* [Exercise data]
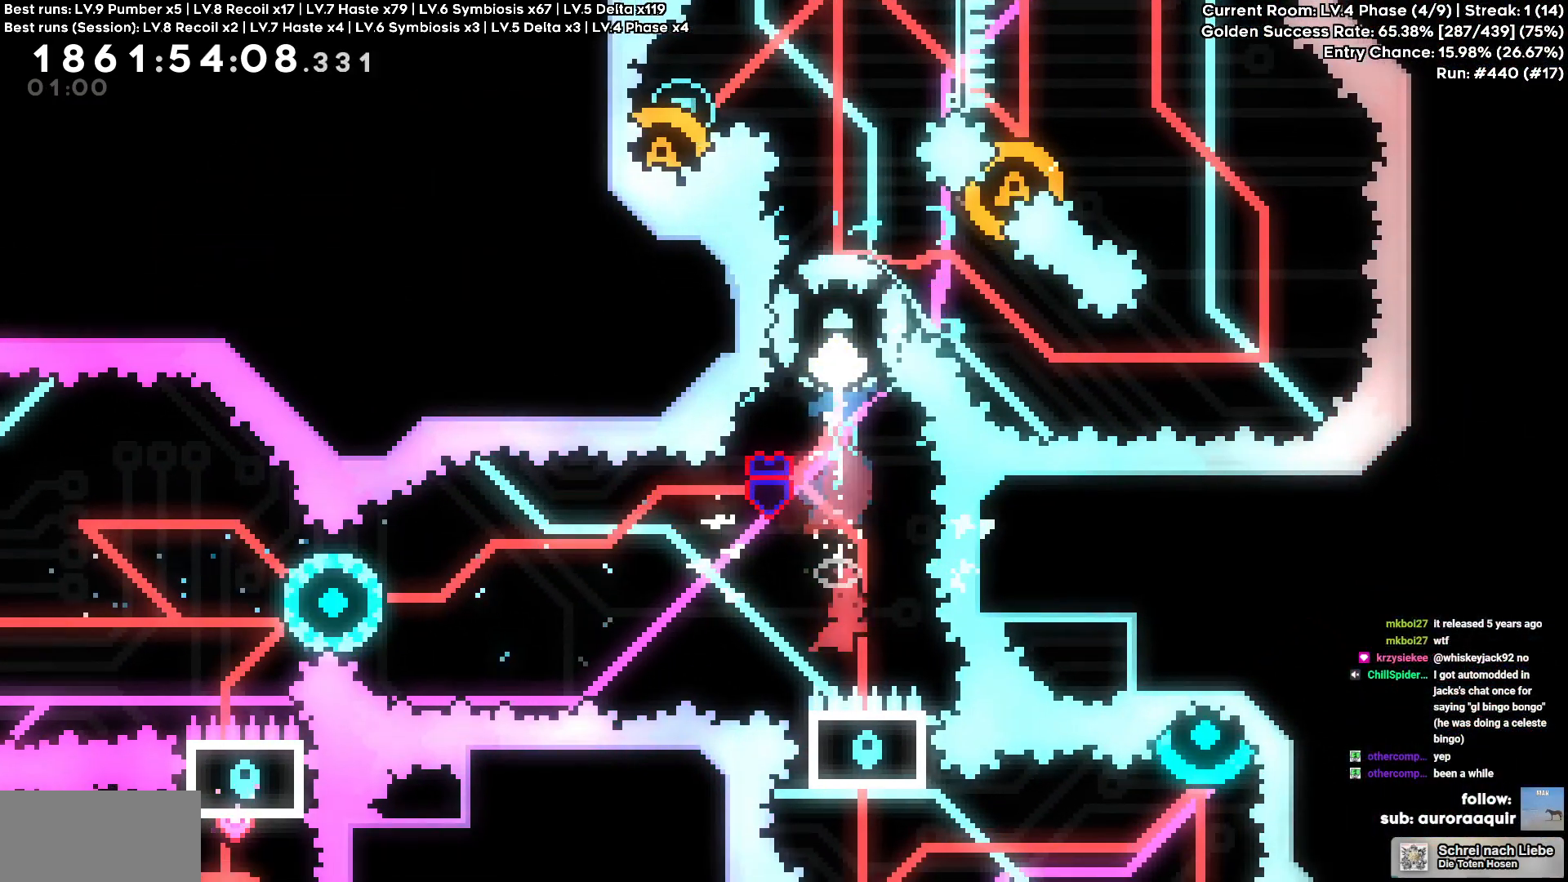
Gameplay with keyboard; each line is a JSON object with the keys held at the frame after it. "events" lists presses ("down") and releases ("up") of "a", "circle", "cross", "d", "s", "square", "triangle" and "w" between this image and that frame as [ms after this image, input, new state], when the widget could be followed in between. No other keys are recorded. Mouse input is not recorded. Key names are as the overlay labels them; some are game actions (e.g. jump) rather than physical keys.
{"keys": ["w"], "events": [[84, "square", "up"], [317, "square", "down"], [417, "square", "up"]]}
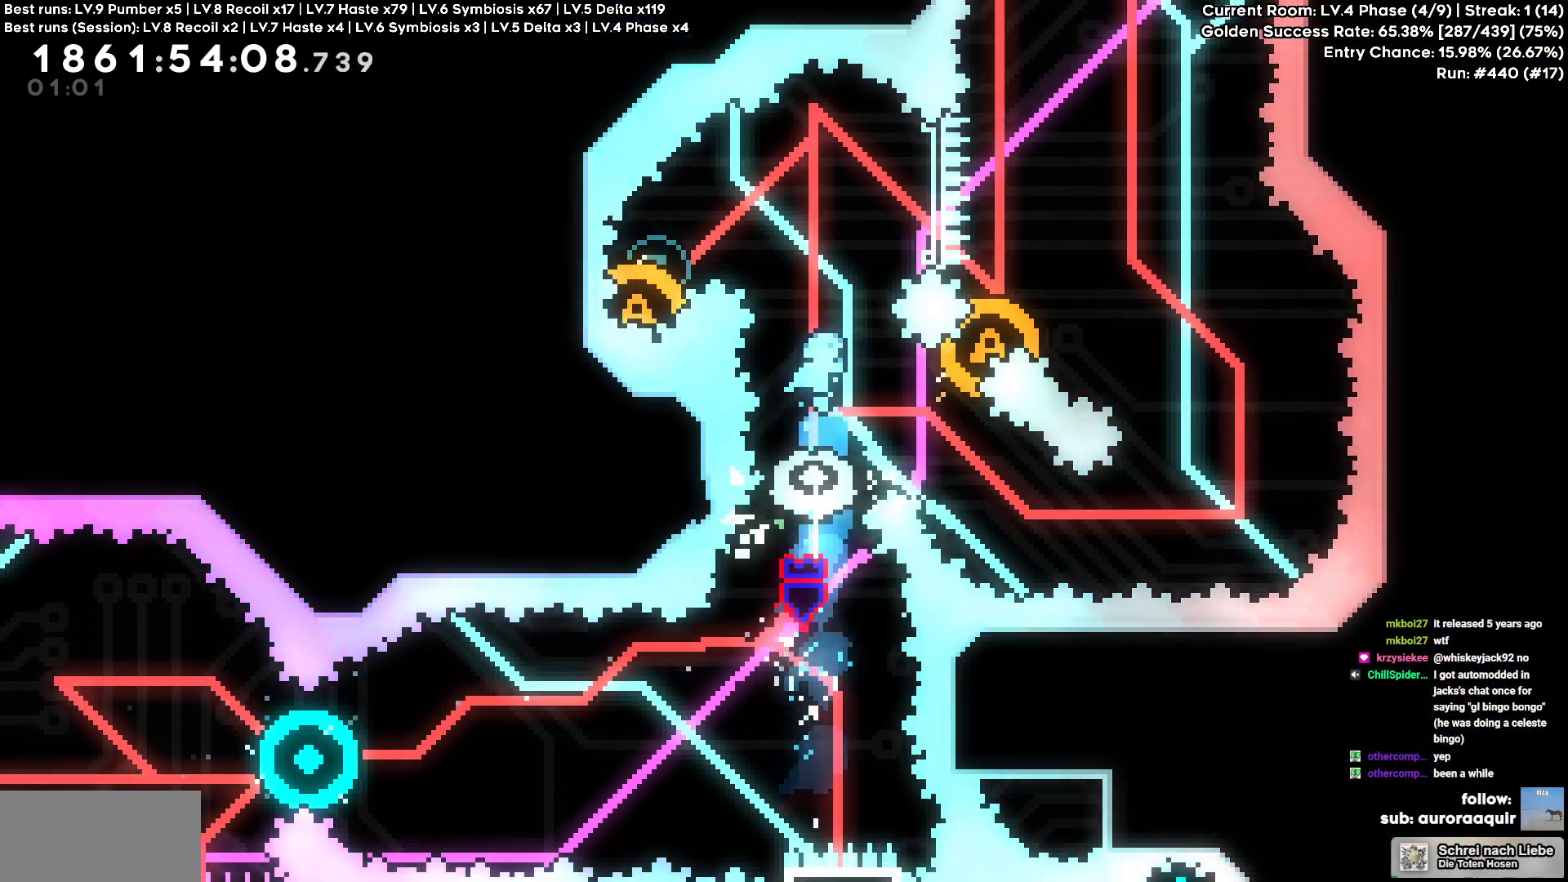
{"keys": [], "events": [[134, "w", "up"]]}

* [Task instructions]
Only the pictures are to be left out; copy all the remaining material above exactly.

* [Answer to this problem]
Gameplay with keyboard; each line is a JSON object with the keys held at the frame after it. "events" lists presses ("down") and releases ("up") of "a", "circle", "cross", "d", "s", "square", "triangle" and "w" between this image and that frame as [ms after this image, input, new state], when the widget could be followed in between. No other keys are recorded. Mouse input is not recorded. Key names are as the overlay labels them; some are game actions (e.g. jump) rather than physical keys.
{"keys": ["w"], "events": [[84, "square", "up"], [317, "square", "down"], [417, "square", "up"]]}
{"keys": [], "events": [[134, "w", "up"]]}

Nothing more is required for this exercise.